The joint creation of director Thomas Hescott and actor Matthew Baldwin, The Act is a solo performance that looks back to homosexual life in the 1960s and before.
It begins as a somewhat halting kind of confessional by its central character who describes himself as “a small cog in Whitehall”, a pin-stripe suited, old school-tie, minor civil servant in the great government machine.
Confessional, it certainly is for this is the personal story of a male homosexual when his sexual activities were on the wrong side of the law and could put him in prison. While many moved in a homosexual subculture and some found risk added frisson to sexual activity, discovery could still be shaming.
This personal story, of man who shares the name of the actor, covers his early sexual awakening, schoolboy thrills and an adult acquaintance with queer clubs and “cottaging”. It is in a toilet in Leicester Square that this image of respectability meets a piece of rough trade who becomes a major attachment.

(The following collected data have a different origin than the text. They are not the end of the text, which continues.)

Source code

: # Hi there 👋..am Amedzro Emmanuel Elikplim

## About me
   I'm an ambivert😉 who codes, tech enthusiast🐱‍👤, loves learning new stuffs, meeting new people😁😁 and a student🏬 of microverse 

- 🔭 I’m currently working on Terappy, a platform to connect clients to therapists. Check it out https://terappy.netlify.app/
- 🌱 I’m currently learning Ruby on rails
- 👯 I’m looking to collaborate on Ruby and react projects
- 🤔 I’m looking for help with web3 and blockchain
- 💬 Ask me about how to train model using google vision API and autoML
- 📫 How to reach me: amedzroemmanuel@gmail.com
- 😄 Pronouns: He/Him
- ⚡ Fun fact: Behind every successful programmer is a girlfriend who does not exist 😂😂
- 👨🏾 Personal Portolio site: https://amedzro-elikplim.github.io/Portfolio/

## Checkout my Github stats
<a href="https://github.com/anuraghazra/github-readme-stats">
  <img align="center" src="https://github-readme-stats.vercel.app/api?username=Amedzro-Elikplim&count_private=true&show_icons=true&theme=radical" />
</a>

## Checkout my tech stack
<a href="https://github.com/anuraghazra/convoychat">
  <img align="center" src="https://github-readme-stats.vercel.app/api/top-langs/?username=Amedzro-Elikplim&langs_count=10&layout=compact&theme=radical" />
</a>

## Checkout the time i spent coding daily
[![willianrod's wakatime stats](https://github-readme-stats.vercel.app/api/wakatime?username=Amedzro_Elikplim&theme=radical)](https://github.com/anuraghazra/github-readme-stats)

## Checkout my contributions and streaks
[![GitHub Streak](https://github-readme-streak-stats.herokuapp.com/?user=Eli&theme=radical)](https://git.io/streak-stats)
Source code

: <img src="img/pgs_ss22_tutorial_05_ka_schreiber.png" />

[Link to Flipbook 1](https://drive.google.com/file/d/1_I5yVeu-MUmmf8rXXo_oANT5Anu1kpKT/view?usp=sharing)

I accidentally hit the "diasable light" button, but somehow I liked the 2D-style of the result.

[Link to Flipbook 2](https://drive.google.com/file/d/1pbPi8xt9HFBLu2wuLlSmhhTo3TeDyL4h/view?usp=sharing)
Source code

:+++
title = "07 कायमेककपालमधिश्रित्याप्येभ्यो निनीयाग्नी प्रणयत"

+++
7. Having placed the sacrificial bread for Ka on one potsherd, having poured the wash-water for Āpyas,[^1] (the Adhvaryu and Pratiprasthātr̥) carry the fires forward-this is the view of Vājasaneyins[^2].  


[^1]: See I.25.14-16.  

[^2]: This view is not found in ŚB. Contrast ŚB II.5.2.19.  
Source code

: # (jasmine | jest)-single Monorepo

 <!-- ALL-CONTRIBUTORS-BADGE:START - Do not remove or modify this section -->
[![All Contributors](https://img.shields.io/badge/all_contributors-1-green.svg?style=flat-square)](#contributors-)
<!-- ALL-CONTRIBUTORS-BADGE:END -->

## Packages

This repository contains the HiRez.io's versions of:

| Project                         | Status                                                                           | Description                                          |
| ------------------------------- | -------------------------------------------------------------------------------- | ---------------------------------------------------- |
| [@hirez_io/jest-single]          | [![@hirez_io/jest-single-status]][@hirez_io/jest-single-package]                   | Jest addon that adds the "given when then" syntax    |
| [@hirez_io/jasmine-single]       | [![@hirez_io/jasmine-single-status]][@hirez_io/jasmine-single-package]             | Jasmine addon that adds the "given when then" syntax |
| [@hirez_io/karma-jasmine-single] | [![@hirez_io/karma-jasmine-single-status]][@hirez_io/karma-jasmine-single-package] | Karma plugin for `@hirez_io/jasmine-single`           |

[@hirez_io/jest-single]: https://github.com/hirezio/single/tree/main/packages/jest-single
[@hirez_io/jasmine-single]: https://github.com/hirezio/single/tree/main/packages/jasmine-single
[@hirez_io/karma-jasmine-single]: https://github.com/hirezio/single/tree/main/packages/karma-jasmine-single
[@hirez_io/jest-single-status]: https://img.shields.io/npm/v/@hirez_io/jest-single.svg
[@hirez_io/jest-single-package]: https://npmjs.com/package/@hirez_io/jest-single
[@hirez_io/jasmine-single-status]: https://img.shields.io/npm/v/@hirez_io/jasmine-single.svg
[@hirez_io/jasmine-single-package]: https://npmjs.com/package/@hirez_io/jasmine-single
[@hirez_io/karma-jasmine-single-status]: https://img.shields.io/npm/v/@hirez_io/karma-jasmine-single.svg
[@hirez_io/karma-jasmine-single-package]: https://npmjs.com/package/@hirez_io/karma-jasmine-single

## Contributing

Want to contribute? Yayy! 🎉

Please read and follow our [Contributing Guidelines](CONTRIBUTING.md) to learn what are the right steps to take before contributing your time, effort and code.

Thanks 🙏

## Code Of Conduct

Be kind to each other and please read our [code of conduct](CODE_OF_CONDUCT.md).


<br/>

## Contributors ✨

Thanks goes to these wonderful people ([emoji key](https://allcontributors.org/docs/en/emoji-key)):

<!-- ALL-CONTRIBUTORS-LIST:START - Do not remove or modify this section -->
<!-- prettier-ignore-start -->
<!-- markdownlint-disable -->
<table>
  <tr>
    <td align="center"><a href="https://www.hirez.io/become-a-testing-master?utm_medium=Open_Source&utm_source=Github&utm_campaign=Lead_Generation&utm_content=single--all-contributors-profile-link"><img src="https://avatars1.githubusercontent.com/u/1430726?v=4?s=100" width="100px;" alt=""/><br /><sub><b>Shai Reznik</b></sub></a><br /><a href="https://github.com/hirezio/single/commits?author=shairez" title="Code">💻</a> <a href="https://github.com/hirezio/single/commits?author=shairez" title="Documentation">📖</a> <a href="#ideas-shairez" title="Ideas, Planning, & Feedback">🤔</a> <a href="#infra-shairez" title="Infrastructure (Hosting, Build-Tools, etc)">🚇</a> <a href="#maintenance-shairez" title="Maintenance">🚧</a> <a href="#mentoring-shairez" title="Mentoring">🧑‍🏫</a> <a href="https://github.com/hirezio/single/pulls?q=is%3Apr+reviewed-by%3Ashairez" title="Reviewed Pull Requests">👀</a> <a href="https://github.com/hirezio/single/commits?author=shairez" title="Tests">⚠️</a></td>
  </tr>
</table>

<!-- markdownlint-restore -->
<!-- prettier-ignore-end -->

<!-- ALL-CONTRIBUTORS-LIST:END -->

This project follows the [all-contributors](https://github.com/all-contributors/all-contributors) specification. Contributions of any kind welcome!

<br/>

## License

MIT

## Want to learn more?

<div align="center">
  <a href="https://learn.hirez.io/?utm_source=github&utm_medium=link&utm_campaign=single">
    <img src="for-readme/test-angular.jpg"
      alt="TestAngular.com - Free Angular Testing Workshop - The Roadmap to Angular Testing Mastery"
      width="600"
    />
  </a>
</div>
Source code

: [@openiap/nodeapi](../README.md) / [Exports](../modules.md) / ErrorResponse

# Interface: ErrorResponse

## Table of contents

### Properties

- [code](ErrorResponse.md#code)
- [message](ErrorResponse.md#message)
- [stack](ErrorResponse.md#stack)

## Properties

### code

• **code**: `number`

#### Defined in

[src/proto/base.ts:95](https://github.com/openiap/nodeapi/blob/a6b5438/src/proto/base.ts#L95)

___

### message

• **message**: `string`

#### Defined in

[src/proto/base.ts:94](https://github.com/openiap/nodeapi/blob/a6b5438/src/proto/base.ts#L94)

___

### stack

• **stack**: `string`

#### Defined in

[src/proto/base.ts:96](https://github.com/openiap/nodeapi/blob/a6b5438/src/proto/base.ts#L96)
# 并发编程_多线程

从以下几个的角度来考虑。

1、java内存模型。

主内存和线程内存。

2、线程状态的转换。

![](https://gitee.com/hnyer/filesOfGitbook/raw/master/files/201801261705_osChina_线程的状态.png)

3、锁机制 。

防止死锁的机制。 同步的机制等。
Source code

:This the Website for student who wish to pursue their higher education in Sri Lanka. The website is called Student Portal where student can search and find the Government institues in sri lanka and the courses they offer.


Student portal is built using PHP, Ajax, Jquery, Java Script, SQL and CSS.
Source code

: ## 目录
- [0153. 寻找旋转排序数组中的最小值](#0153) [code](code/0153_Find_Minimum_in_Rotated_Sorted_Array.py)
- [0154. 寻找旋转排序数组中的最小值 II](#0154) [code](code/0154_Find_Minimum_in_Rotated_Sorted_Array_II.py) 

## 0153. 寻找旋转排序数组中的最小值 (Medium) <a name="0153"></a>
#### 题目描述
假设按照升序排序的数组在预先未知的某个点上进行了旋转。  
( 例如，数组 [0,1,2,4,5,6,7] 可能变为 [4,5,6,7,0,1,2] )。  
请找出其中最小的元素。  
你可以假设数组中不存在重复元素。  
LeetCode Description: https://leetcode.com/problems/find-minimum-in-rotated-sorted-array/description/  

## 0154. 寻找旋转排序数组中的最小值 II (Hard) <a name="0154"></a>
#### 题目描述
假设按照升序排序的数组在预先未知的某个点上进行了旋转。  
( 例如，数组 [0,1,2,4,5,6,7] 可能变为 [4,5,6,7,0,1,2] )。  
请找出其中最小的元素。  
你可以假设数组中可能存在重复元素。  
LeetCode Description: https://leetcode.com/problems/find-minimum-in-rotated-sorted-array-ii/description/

Part of this element of the story is told through a series of letters, all from Matthew to this man, which leads to a near-tragic ending. Instead, Matthew blossoms into a confident new self awareness. In some ways it is a reflection of the development of a modern gay identity in microcosm but the skill of Hescott and Baldwin is to interweave this personal progress with other material.
One element is the insertion of conversations with the waitress in a regularly patronised restaurant where Matthew is always being challenged, another a series of tart cabaret numbers, all set to familiar tunes, that encapsulate sexual encounters, but the other main component is the delivery of speeches made in the House of Commons debate that followed the Wolfenden Report which recommended the decriminalisation of homosexual acts.
Matthew Baldwin switches from character to character, from intimacy to public presentation with deft skill and so holds the attention that this 80-minute show passes extraordinarily quickly. It is a tour-de-force of skillful playing. Hescott’s direction keeps a delicate balance between a camp sensitivity and heartfelt feeling in a show that is brilliantly funny at the same time as being deadly serious.
It is staged against a roll of photographer’s background paper on which illustrator Gavin Dobson has sketched a montage of romantic gay portraits and mildly erotic duos. Plonked centre stage is a WC pedestal as a constant reminder of the underground illicit encounters of fifties and sixties gay life, and it is sensitively lit by Ed Locke.
It doesn’t matter whether you are straight or gay, this is a performance worth seeing.